++++ Material supplied ++++

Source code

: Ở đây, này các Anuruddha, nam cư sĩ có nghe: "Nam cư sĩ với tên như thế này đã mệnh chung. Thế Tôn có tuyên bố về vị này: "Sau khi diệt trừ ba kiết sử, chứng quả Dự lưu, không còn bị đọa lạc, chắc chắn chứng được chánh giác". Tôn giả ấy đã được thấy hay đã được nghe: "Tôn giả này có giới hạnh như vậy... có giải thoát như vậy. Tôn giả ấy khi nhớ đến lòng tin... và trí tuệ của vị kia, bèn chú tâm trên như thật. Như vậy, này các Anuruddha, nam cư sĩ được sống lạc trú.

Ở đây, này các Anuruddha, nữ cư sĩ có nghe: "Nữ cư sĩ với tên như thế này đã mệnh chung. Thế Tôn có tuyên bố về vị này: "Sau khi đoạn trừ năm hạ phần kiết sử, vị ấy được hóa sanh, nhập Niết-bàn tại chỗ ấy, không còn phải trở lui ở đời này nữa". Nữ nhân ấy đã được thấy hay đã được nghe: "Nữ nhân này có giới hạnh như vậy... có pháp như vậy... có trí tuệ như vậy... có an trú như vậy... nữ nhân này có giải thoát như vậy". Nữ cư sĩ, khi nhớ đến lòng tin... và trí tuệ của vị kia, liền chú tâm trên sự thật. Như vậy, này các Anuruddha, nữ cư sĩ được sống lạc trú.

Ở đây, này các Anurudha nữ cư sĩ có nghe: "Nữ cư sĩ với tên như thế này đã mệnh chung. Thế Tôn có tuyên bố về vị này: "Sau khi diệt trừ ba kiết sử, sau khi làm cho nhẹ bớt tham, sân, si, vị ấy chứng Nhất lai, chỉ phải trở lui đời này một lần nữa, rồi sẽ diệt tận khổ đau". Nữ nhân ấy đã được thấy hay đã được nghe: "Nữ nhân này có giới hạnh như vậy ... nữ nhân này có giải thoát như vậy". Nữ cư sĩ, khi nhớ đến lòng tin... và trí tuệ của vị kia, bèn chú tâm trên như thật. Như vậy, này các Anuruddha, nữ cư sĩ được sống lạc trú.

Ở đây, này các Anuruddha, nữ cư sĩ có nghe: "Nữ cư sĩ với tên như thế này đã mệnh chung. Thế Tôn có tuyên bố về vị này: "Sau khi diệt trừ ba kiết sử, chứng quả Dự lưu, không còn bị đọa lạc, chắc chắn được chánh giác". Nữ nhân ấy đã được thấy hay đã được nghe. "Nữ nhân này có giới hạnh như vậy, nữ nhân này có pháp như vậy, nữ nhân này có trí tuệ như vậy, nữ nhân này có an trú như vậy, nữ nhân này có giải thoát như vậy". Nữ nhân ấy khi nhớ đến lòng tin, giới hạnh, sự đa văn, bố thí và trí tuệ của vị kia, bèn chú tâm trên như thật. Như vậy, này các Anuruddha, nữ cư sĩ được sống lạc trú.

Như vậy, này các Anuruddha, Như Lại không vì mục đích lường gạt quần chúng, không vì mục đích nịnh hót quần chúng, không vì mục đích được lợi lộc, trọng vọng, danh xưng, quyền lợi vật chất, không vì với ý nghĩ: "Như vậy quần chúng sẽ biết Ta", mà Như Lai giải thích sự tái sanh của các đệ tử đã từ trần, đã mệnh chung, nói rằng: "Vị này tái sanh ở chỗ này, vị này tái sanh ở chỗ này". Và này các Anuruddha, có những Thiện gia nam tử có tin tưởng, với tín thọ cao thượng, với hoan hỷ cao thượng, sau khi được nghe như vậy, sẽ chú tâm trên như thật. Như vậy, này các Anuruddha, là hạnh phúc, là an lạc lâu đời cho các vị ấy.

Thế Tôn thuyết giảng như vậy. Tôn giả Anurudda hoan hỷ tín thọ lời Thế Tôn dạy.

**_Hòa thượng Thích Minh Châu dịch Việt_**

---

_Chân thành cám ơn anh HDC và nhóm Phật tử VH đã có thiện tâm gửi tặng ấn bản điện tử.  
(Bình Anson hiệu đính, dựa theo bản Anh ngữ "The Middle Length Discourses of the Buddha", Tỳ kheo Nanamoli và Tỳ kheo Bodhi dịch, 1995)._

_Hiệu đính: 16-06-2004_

++++

Would you print all of the material above exactly as written?

▶ **Answer to the exercise**:
Source code

: Ở đây, này các Anuruddha, nam cư sĩ có nghe: "Nam cư sĩ với tên như thế này đã mệnh chung. Thế Tôn có tuyên bố về vị này: "Sau khi diệt trừ ba kiết sử, chứng quả Dự lưu, không còn bị đọa lạc, chắc chắn chứng được chánh giác". Tôn giả ấy đã được thấy hay đã được nghe: "Tôn giả này có giới hạnh như vậy... có giải thoát như vậy. Tôn giả ấy khi nhớ đến lòng tin... và trí tuệ của vị kia, bèn chú tâm trên như thật. Như vậy, này các Anuruddha, nam cư sĩ được sống lạc trú.

Ở đây, này các Anuruddha, nữ cư sĩ có nghe: "Nữ cư sĩ với tên như thế này đã mệnh chung. Thế Tôn có tuyên bố về vị này: "Sau khi đoạn trừ năm hạ phần kiết sử, vị ấy được hóa sanh, nhập Niết-bàn tại chỗ ấy, không còn phải trở lui ở đời này nữa". Nữ nhân ấy đã được thấy hay đã được nghe: "Nữ nhân này có giới hạnh như vậy... có pháp như vậy... có trí tuệ như vậy... có an trú như vậy... nữ nhân này có giải thoát như vậy". Nữ cư sĩ, khi nhớ đến lòng tin... và trí tuệ của vị kia, liền chú tâm trên sự thật. Như vậy, này các Anuruddha, nữ cư sĩ được sống lạc trú.

Ở đây, này các Anurudha nữ cư sĩ có nghe: "Nữ cư sĩ với tên như thế này đã mệnh chung. Thế Tôn có tuyên bố về vị này: "Sau khi diệt trừ ba kiết sử, sau khi làm cho nhẹ bớt tham, sân, si, vị ấy chứng Nhất lai, chỉ phải trở lui đời này một lần nữa, rồi sẽ diệt tận khổ đau". Nữ nhân ấy đã được thấy hay đã được nghe: "Nữ nhân này có giới hạnh như vậy ... nữ nhân này có giải thoát như vậy". Nữ cư sĩ, khi nhớ đến lòng tin... và trí tuệ của vị kia, bèn chú tâm trên như thật. Như vậy, này các Anuruddha, nữ cư sĩ được sống lạc trú.

Ở đây, này các Anuruddha, nữ cư sĩ có nghe: "Nữ cư sĩ với tên như thế này đã mệnh chung. Thế Tôn có tuyên bố về vị này: "Sau khi diệt trừ ba kiết sử, chứng quả Dự lưu, không còn bị đọa lạc, chắc chắn được chánh giác". Nữ nhân ấy đã được thấy hay đã được nghe. "Nữ nhân này có giới hạnh như vậy, nữ nhân này có pháp như vậy, nữ nhân này có trí tuệ như vậy, nữ nhân này có an trú như vậy, nữ nhân này có giải thoát như vậy". Nữ nhân ấy khi nhớ đến lòng tin, giới hạnh, sự đa văn, bố thí và trí tuệ của vị kia, bèn chú tâm trên như thật. Như vậy, này các Anuruddha, nữ cư sĩ được sống lạc trú.

Như vậy, này các Anuruddha, Như Lại không vì mục đích lường gạt quần chúng, không vì mục đích nịnh hót quần chúng, không vì mục đích được lợi lộc, trọng vọng, danh xưng, quyền lợi vật chất, không vì với ý nghĩ: "Như vậy quần chúng sẽ biết Ta", mà Như Lai giải thích sự tái sanh của các đệ tử đã từ trần, đã mệnh chung, nói rằng: "Vị này tái sanh ở chỗ này, vị này tái sanh ở chỗ này". Và này các Anuruddha, có những Thiện gia nam tử có tin tưởng, với tín thọ cao thượng, với hoan hỷ cao thượng, sau khi được nghe như vậy, sẽ chú tâm trên như thật. Như vậy, này các Anuruddha, là hạnh phúc, là an lạc lâu đời cho các vị ấy.

Thế Tôn thuyết giảng như vậy. Tôn giả Anurudda hoan hỷ tín thọ lời Thế Tôn dạy.

**_Hòa thượng Thích Minh Châu dịch Việt_**

---

_Chân thành cám ơn anh HDC và nhóm Phật tử VH đã có thiện tâm gửi tặng ấn bản điện tử.  
(Bình Anson hiệu đính, dựa theo bản Anh ngữ "The Middle Length Discourses of the Buddha", Tỳ kheo Nanamoli và Tỳ kheo Bodhi dịch, 1995)._

_Hiệu đính: 16-06-2004_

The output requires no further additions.